While the black trees shuddered outside in the tempest, Ladin next told a story I shall never forget.

“When my uncle, Alfred Herren, and his wife Becky was a-travelling in Shropshire, they draw’d their wagon one night into a by-lane—so they thought—just outside the village, but daylight show’d ’em it were a gentleman’s drive leading up to a red mansion among the trees. Did my uncle pull out when he found he’d made a mistake? No, for a wery good reason he stopped where he was. His missis had been took ill in the night, and a little gell were born. The doctor gave no hopes at all for the wife, and just when things looked blackest, a groom on horseback came up from the mansion, and, slamming on the wagon-side with his whipstock, shouted—

“‘Clear out of here, you rascally Gypsies, afore my master sees you.’

“Uncle Alfred put his head outen the door, and said—

“‘Stop it, my man. There’s a woman a-dying in here. I’d take it kind of you to go to the big house yonder and ask the good lady to come and pray by a dying Gypsy.’

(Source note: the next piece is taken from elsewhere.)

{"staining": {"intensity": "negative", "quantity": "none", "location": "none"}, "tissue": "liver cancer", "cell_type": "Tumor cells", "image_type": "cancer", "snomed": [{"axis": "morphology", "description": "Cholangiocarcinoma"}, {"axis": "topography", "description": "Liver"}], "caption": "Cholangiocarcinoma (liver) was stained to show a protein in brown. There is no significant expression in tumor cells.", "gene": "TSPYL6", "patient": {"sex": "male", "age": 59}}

“Off goes the groom with the message, and soon the squire’s lady come along carrying a basket of good things, and did all she could for Becky, but the poor thing died. After that the parson came to christen the baby.

“‘What name?’ he asks.

“‘Flower o’ May,’ says my uncle. The wagon stood under a may-tree, and the flowers were dropping on the grass like snow. Now, the squire and his lady come along. Says he—

“‘The Almighty has never given us the blessing of a child, so we would like to adopt this little girl of yours and bring her up as our own. Here’ (holding up a bag) ‘are one hundred sovereigns. Take them, my good man, and let us have the baby.’

“‘Nay,’ says my uncle, ‘you may keep your bag of gold. I can’t never part wi’ my little gell.’